▶ _What you have to do_: Nothing after the line with "IREL, the atomic" belongs in the copy; extract the lines below from the top through that line, pictures left out.

▶ _Dataset extract_:
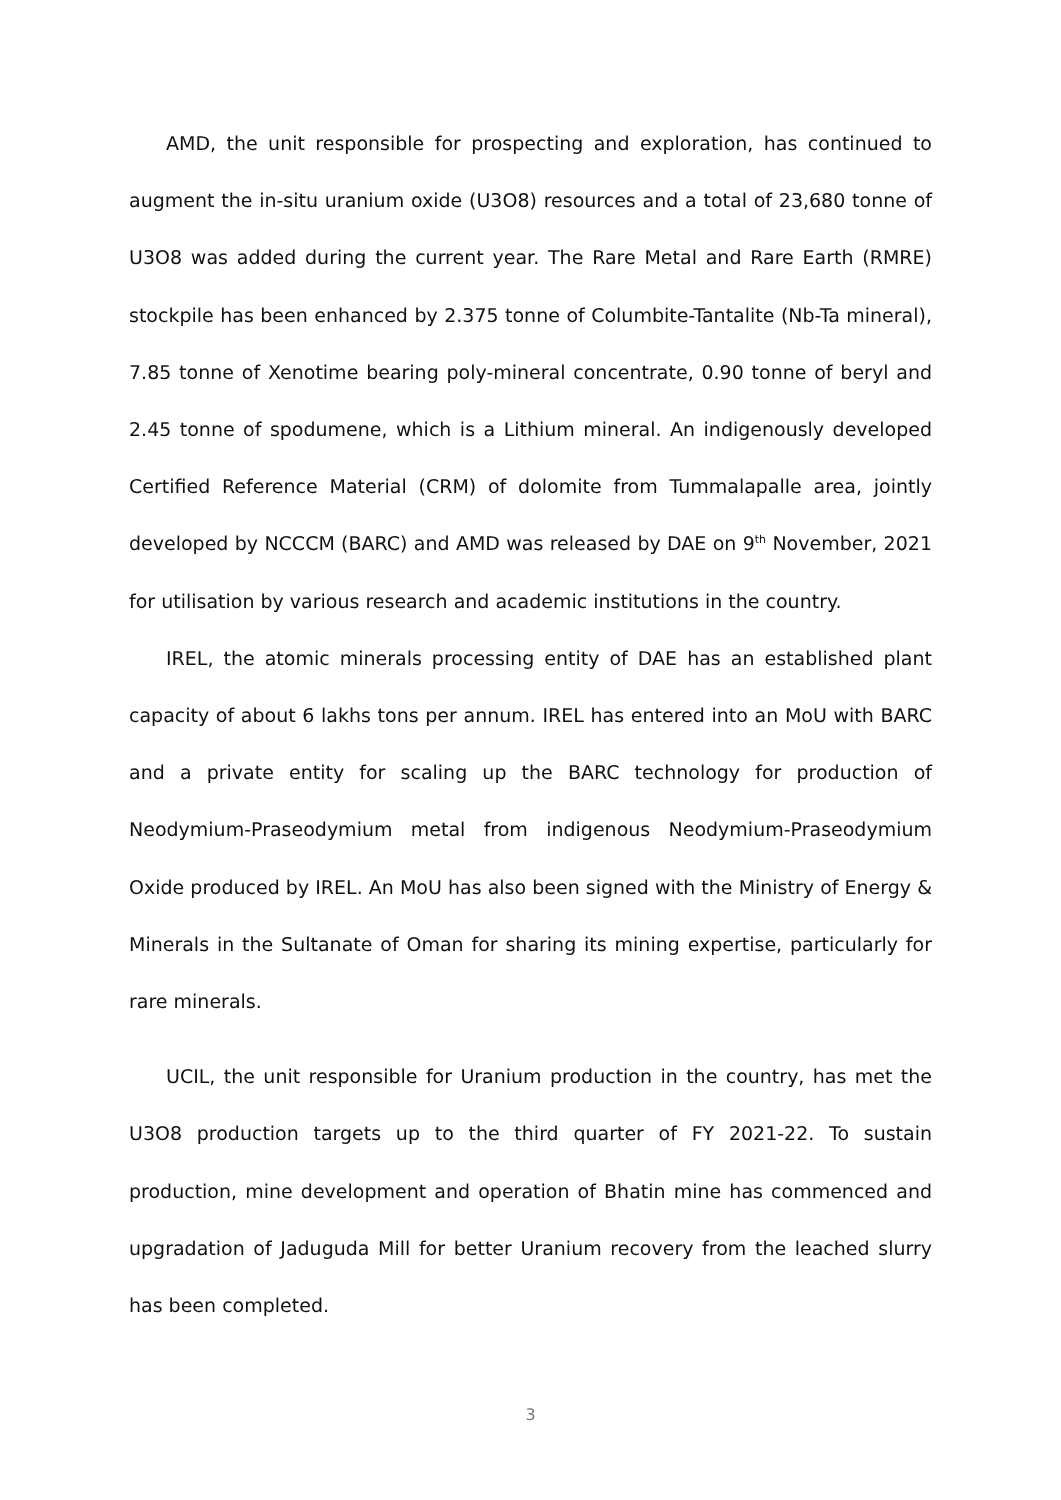AMD, the unit responsible for prospecting and exploration, has continued to augment the in-situ uranium oxide (U3O8) resources and a total of 23,680 tonne of U3O8 was added during the current year. The Rare Metal and Rare Earth (RMRE) stockpile has been enhanced by 2.375 tonne of Columbite-Tantalite (Nb-Ta mineral), 7.85 tonne of Xenotime bearing poly-mineral concentrate, 0.90 tonne of beryl and 2.45 tonne of spodumene, which is a Lithium mineral. An indigenously developed Certified Reference Material (CRM) of dolomite from Tummalapalle area, jointly developed by NCCCM (BARC) and AMD was released by DAE on 9<sup>th</sup> November, 2021 for utilisation by various research and academic institutions in the country.
IREL, the atomic minerals processing entity of DAE has an established plant capacity of about 6 lakhs tons per annum. IREL has entered into an MoU with BARC and a private entity for scaling up the BARC technology for production of Neodymium-Praseodymium metal from indigenous Neodymium-Praseodymium Oxide produced by IREL. An MoU has also been signed with the Ministry of Energy & Minerals in the Sultanate of Oman for sharing its mining expertise, particularly for rare minerals.
UCIL, the unit responsible for Uranium production in the country, has met the U3O8 production targets up to the third quarter of FY 2021-22. To sustain production, mine development and operation of Bhatin mine has commenced and upgradation of Jaduguda Mill for better Uranium recovery from the leached slurry has been completed.
3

▶ _Answer to the problem_:
AMD, the unit responsible for prospecting and exploration, has continued to augment the in-situ uranium oxide (U3O8) resources and a total of 23,680 tonne of U3O8 was added during the current year. The Rare Metal and Rare Earth (RMRE) stockpile has been enhanced by 2.375 tonne of Columbite-Tantalite (Nb-Ta mineral), 7.85 tonne of Xenotime bearing poly-mineral concentrate, 0.90 tonne of beryl and 2.45 tonne of spodumene, which is a Lithium mineral. An indigenously developed Certified Reference Material (CRM) of dolomite from Tummalapalle area, jointly developed by NCCCM (BARC) and AMD was released by DAE on 9<sup>th</sup> November, 2021 for utilisation by various research and academic institutions in the country.
IREL, the atomic minerals processing entity of DAE has an established plant capacity of about 6 lakhs tons per annum. IREL has entered into an MoU with BARC and a private entity for scaling up the BARC technology for production of Neodymium-Praseodymium metal from indigenous Neodymium-Praseodymium Oxide produced by IREL. An MoU has also been signed with the Ministry of Energy & Minerals in the Sultanate of Oman for sharing its mining expertise, particularly for rare minerals.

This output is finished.